Publicado em 18/10/2013 às 14:40, Atualizado em 13/09/2024 às 19:15
Na rua 11 de Setembro, região do bairro São Bento, uma casa simpática, bem característica de avós. Portão baixinho, jardim à frente e no pergolado coberto de flores, uma placa anunciando um serviço não muito comum em Campo Grande. Fabrica-se e conserta-se rede.
Para entrar é só bater palma. Mas não precisa nem esperar, o casal está fazendo a propaganda do negócio, deitados na rede na varanda, ao som de um radinho ligado na AM. Porque FM é para jovem, responde o dono da casa.
Aos 84 anos, seo Mário Venâncio Nantes conserta e fabrica redes. No primeiro contato ele já revela não enxergo, mas vou trançando. Eu faço o punho e ela costura na máquina, aponta para a esposa, Vaudília Lopes Nantes, também de 84 anos.

^^^^

— Tarefa a cumprir —
Prossiga com a reportagem sobre o casal que fabrica e conserta redes em Campo Grande, a partir do ponto em que o texto termina. Não é preciso consultar os itens.

^^^^

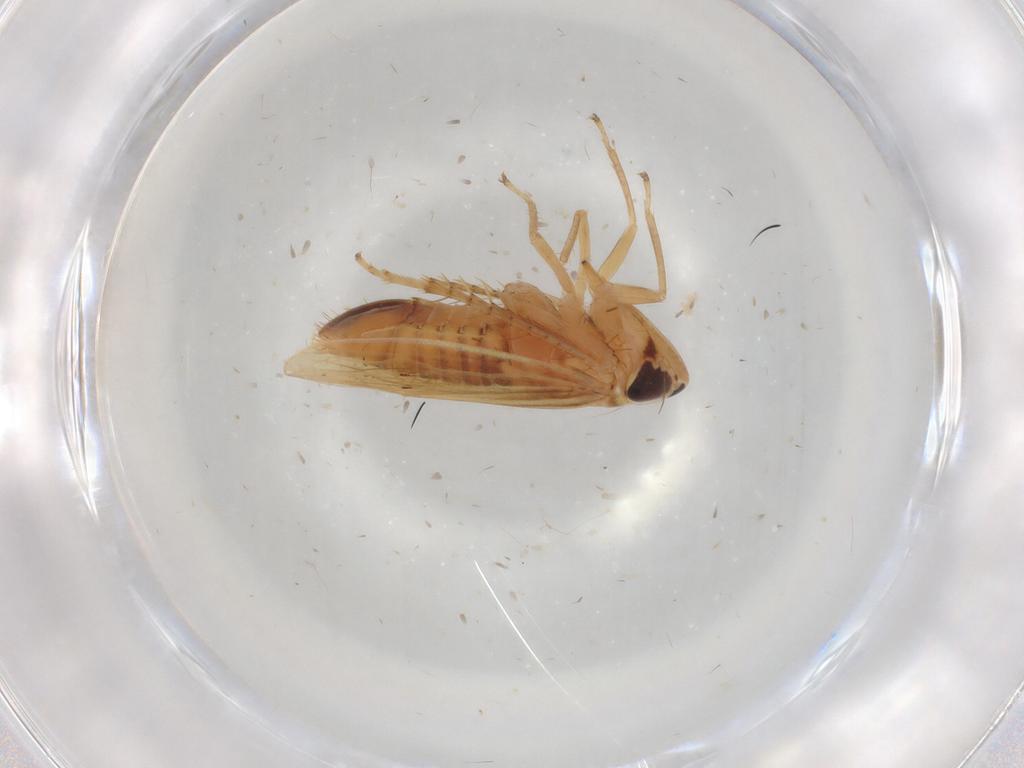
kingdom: Animalia
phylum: Arthropoda
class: Insecta
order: Hemiptera
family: Cicadellidae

^^^^

— Resposta da tarefa —
Um glaucoma foi lhe tirando a visão ao longo dos últimos 20 anos. E da profissão de carpinteiro e pedreiro em fazenda, ele passou a sentar na cadeira de marceneiro e trançar as alças que dão sustento ao balanço da rede.
Há 60 anos ele mora na mesma casa. Desde que tirou dona Vaudília da Enfermagem e a levou para trabalhar na terra. Nascido na região do Capão Seco, próximo a Sidrolândia, ele passou 22 anos da vida trabalhando para o mesmo patrão. Américo Inácio de Souza, diz. O nome ele faz questão de citar.
Quando ainda enxergava pela vista esquerda, porque a vizinha já havia escurecido, ele começou as primeiras trançadas. Chegou a operar em São Paulo, mas não adiantou. Aposentado pela doença, porque por idade, já podia desfrutar de não fazer nada há muito tempo, de 10 anos para cá é que seo Mário começou a lidar com o troço de rede, como nomeia.
E eu gosto né. De ficar na rede. Essa minha é dia e noite, quando não sou eu, é ela que estava deitada, e se volta novamente para a esposa. Talvez pela convivência de mais de seis décadas ou por enxergar com o coração é que ele saiba, sem ver nada, em que direção dona Vaudília está sentada.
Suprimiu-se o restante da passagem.